_Problem description_.
Beginning with the line that holds "left elbow: (157, 104)" in the data below, give again every line through the one that holds "left knee: (51, 189)", exactly as written.

_Records provided_.
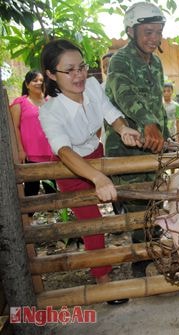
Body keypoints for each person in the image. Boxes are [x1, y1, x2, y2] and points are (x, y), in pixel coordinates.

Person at [39, 39, 142, 304]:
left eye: (82, 67)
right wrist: (96, 177)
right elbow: (63, 151)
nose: (79, 75)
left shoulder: (94, 86)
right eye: (69, 70)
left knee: (121, 199)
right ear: (51, 74)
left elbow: (108, 111)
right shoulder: (50, 111)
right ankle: (102, 279)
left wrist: (123, 129)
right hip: (70, 167)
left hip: (96, 155)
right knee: (92, 223)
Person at [104, 1, 170, 276]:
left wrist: (164, 134)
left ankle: (151, 251)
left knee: (154, 199)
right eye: (148, 32)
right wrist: (148, 123)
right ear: (131, 31)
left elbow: (157, 104)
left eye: (158, 32)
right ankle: (142, 262)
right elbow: (124, 95)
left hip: (152, 146)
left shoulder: (155, 62)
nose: (154, 39)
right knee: (137, 205)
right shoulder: (120, 60)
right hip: (127, 147)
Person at [9, 70, 57, 207]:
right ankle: (28, 219)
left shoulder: (50, 101)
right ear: (27, 84)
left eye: (41, 80)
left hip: (50, 152)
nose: (39, 83)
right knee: (31, 189)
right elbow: (15, 128)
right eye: (35, 80)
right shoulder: (20, 102)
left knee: (51, 189)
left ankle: (52, 219)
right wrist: (20, 149)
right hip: (30, 153)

_Response area_.
left elbow: (157, 104)
left eye: (158, 32)
right ankle: (142, 262)
right elbow: (124, 95)
left hip: (152, 146)
left shoulder: (155, 62)
nose: (154, 39)
right knee: (137, 205)
right shoulder: (120, 60)
right hip: (127, 147)
Person at [9, 70, 57, 207]:
right ankle: (28, 219)
left shoulder: (50, 101)
right ear: (27, 84)
left eye: (41, 80)
left hip: (50, 152)
nose: (39, 83)
right knee: (31, 189)
right elbow: (15, 128)
right eye: (35, 80)
right shoulder: (20, 102)
left knee: (51, 189)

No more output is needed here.